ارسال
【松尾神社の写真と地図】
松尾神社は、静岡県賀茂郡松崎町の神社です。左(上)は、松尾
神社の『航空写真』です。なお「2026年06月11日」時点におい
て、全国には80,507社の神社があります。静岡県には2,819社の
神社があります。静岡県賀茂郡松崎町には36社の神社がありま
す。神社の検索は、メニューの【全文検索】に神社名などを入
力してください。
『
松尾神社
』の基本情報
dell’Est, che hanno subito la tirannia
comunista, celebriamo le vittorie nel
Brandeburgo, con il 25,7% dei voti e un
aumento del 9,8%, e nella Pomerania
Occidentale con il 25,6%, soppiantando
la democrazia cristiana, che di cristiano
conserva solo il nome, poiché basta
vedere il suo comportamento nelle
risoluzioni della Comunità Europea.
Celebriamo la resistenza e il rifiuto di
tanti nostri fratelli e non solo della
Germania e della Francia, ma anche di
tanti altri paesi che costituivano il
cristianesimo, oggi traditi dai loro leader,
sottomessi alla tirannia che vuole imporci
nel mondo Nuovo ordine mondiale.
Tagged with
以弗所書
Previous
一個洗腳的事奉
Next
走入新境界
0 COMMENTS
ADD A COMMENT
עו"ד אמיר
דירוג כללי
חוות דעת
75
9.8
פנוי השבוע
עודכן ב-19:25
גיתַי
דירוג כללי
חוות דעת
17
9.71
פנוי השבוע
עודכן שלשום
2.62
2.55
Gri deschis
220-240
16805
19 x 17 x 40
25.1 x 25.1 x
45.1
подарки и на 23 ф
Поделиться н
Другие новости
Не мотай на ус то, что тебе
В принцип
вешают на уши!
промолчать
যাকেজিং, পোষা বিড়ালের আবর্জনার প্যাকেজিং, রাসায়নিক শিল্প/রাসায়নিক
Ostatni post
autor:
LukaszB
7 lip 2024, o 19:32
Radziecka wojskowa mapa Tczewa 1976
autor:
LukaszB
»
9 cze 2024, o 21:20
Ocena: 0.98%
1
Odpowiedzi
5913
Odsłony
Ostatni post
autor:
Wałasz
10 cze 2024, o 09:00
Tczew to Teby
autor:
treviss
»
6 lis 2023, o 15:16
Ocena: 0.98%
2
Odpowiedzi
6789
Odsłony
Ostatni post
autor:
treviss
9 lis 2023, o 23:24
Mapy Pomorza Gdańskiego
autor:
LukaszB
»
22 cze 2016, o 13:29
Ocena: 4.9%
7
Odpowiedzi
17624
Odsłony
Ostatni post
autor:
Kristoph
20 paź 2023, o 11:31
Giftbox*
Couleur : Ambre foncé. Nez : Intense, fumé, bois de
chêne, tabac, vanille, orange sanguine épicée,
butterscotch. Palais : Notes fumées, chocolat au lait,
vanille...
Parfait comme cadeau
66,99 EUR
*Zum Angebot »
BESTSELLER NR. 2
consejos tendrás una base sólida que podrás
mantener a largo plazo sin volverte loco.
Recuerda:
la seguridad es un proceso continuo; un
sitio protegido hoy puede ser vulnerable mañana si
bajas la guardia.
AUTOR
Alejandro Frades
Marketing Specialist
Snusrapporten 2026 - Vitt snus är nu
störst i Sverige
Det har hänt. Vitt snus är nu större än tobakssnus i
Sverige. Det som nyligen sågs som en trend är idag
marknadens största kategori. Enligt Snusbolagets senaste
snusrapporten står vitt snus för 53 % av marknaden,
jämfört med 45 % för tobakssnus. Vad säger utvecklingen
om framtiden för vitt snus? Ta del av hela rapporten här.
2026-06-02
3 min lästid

● ● ● ● ●

### Instruction
What you return must be an exact retyping of the lines above starting at the line with "BESTSELLER NR. 2" and ending at the line with "Marketing Specialist", and nothing besides.

### Output below
BESTSELLER NR. 2
consejos tendrás una base sólida que podrás
mantener a largo plazo sin volverte loco.
Recuerda:
la seguridad es un proceso continuo; un
sitio protegido hoy puede ser vulnerable mañana si
bajas la guardia.
AUTOR
Alejandro Frades
Marketing Specialist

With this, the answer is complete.